### [PROBLEM DESCRIPTION]
Write out the data below word for word and line by line, leaving out the picture.

### [DATA FOR ANALYSIS]
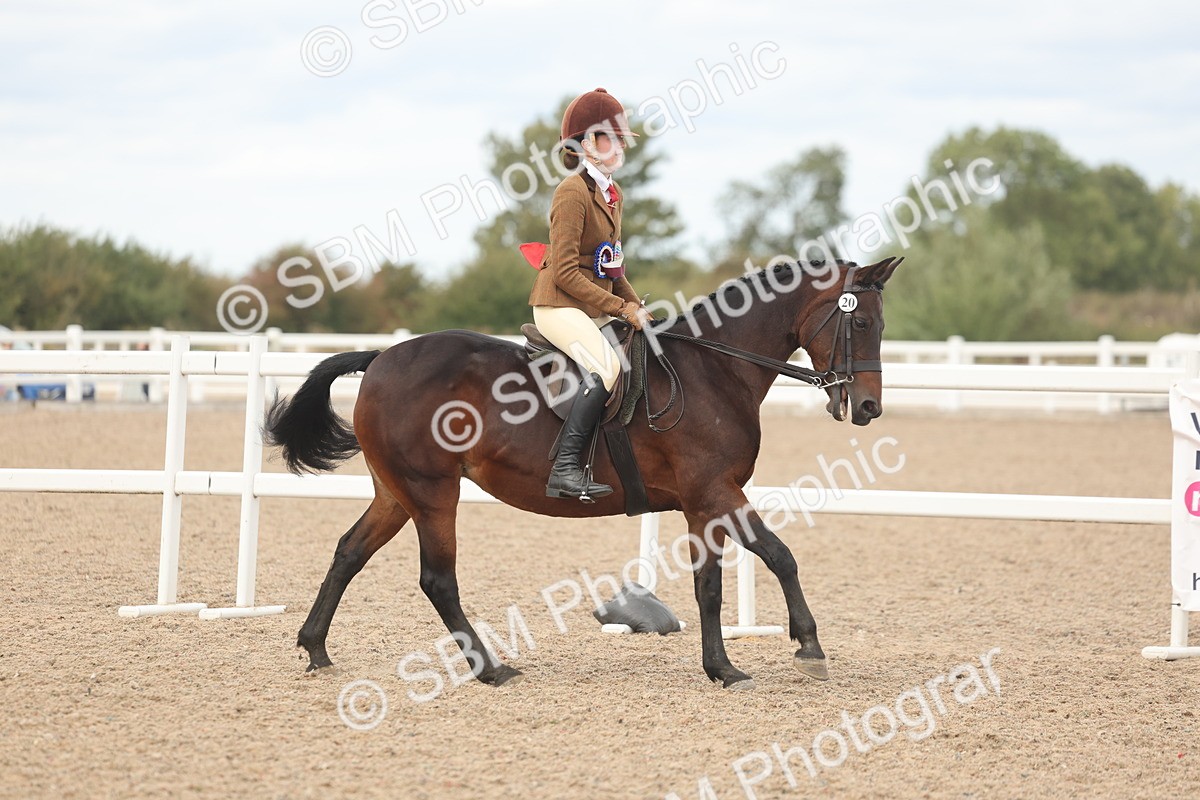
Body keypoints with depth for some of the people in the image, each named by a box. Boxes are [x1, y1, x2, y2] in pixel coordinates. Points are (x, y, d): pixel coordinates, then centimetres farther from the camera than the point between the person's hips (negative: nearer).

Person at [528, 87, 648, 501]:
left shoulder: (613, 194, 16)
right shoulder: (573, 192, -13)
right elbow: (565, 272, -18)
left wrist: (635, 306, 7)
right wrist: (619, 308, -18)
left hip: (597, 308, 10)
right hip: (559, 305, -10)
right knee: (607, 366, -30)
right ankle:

### [EXERCISE ANSWER]
Body keypoints with depth for some of the people in the image, each named by a box. Boxes are [x1, y1, x2, y2] in pixel coordinates. Points are (x, y, d): pixel coordinates, then centimetres farther from the camera than the point between the person's hips (negative: nearer).

Person at [528, 87, 648, 501]:
left shoulder: (613, 194, 16)
right shoulder: (573, 192, -13)
right elbow: (565, 272, -18)
left wrist: (635, 306, 7)
right wrist: (619, 308, -18)
left hip: (597, 308, 10)
right hip: (559, 305, -10)
right knee: (607, 366, -30)
right ankle:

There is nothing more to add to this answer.